> _Instruction_
Every line of the material is to be transcribed verbatim, with images omitted.

> _Information_
┌──

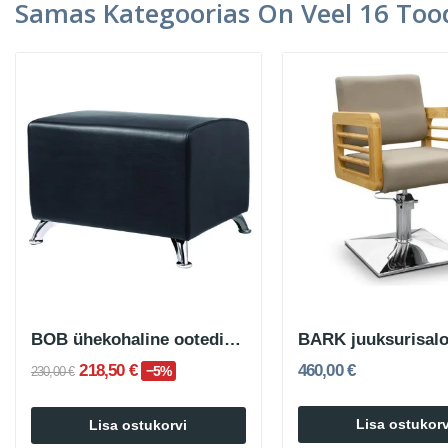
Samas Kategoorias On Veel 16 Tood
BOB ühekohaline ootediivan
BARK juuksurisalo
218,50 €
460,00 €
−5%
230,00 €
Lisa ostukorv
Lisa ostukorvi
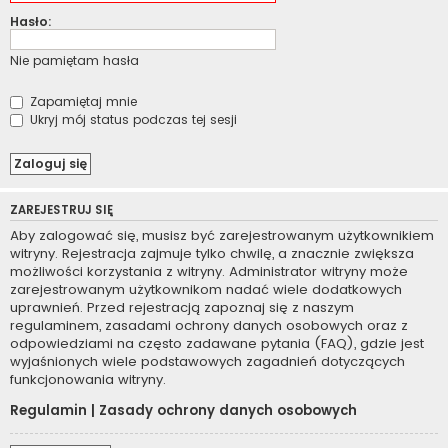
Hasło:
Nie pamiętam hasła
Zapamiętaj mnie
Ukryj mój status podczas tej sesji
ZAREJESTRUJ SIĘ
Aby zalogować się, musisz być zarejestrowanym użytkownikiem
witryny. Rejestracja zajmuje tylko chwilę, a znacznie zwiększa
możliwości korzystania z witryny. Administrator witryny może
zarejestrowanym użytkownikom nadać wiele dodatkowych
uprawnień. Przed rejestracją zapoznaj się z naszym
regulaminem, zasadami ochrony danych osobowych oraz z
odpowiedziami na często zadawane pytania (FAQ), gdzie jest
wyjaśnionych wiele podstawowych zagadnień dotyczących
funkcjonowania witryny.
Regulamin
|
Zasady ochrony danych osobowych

└──

> _Solution to the exercise_
Samas Kategoorias On Veel 16 Tood
BOB ühekohaline ootediivan
BARK juuksurisalo
218,50 €
460,00 €
−5%
230,00 €
Lisa ostukorv
Lisa ostukorvi
Hasło:
Nie pamiętam hasła
Zapamiętaj mnie
Ukryj mój status podczas tej sesji
ZAREJESTRUJ SIĘ
Aby zalogować się, musisz być zarejestrowanym użytkownikiem
witryny. Rejestracja zajmuje tylko chwilę, a znacznie zwiększa
możliwości korzystania z witryny. Administrator witryny może
zarejestrowanym użytkownikom nadać wiele dodatkowych
uprawnień. Przed rejestracją zapoznaj się z naszym
regulaminem, zasadami ochrony danych osobowych oraz z
odpowiedziami na często zadawane pytania (FAQ), gdzie jest
wyjaśnionych wiele podstawowych zagadnień dotyczących
funkcjonowania witryny.
Regulamin
|
Zasady ochrony danych osobowych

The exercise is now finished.